ACTION ITEM: Could you please return each line of the data that has the word "UNIKKO"?

GIVEN INFORMATION:
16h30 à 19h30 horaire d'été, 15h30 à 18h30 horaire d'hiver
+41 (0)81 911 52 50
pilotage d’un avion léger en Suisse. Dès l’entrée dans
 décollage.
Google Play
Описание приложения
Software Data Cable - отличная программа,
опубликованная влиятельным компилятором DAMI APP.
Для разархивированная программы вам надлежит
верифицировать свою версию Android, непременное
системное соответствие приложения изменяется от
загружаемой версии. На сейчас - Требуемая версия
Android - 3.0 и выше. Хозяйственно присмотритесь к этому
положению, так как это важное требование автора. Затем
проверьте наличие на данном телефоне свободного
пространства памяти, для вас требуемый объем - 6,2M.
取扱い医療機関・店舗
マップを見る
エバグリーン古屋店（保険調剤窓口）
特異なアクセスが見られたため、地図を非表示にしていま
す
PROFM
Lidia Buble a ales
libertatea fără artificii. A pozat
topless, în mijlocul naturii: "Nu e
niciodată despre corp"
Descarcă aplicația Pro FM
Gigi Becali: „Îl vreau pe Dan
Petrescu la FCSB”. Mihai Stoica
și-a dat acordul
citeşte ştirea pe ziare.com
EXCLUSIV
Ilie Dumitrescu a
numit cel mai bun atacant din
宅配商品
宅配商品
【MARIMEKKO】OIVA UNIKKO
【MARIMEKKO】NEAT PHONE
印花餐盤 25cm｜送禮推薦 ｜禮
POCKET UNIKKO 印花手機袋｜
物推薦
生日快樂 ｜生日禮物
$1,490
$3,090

RESULT FOR THIS TASK:
【MARIMEKKO】OIVA UNIKKO
POCKET UNIKKO 印花手機袋｜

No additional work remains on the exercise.